The Gate Charcoal on Paper

$3,800.00

This drawing captures the moment a veteran hands back their ID and turns to face the gates of the military base. An image loosely inspired by Lavarack Barracks in Townsville. Once a passage that opened freely, the gate is now drawn heavy and dark, symbolizing the weight of separation. Where the soldier once moved through without thought, the fence now stands as a barrier, marking the end of service and for some, the impossibility of return. It is both a farewell and a confrontation with a new identity beyond the wire.

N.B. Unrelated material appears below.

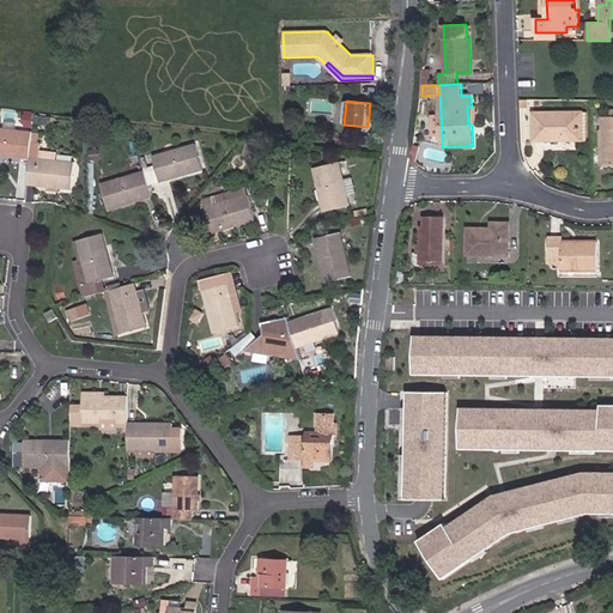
[(477,125),(477,107),(472,107),(467,107),(468,125),(472,125),(477,125)]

This charcoal drawing carries with it a weight that reaches far beyond its shadowed lines. Loosely based on Lavarack Barracks in Townsville, the piece depicts a set of gates leading towards a distant building, rendered with a quiet intensity. The subject of this work is not just the physical landscape, but the deeply emotional moment it represents for countless veterans, the day they handed back their ID cards and walked away from military service.
For many, that act of returning an ID is deceptively simple. It takes seconds: a card handed over, a name signed off, a final nod at the gate. But the emotional resonance is immense. Veterans often recall that when the card is gone, the gates they once passed through daily seem to loom larger than ever. They are no longer thresholds welcoming them into purpose, structure, and belonging; they become barriers, unyielding and symbolic of exclusion.
The drawing captures this moment with haunting accuracy. The heavy, dark shading around the gates contrasts with the fading background, where the barracks building recedes into mist. It mirrors how memory itself works, the sharpness of the gates is immediate, seared into the mind, while the details of the base begin to blur, already slipping into the past. For the veteran standing outside, it can feel as though they no longer exist in that world. Without an ID, they are no longer “inside.”
This sense of loss goes beyond access to a place. It is about the rupture of identity. For years, the uniform, routines, and gates represented not just work but belonging and purpose. Crossing back through them after a mission or long day meant returning to a community of people who understood you. When that is taken away, the gates become markers of separation, amplifying a sense of isolation.
At the same time, the drawing is not without a strange beauty. The openness of the sky and the faint light breaking across the horizon suggest a duality: while the gates mark an ending, they also stand at the edge of something new, unformed, and uncertain. Like the veterans who recall this moment, the artwork invites us to sit with both grief and possibility, to acknowledge the pain of endings while holding space for what might lie ahead.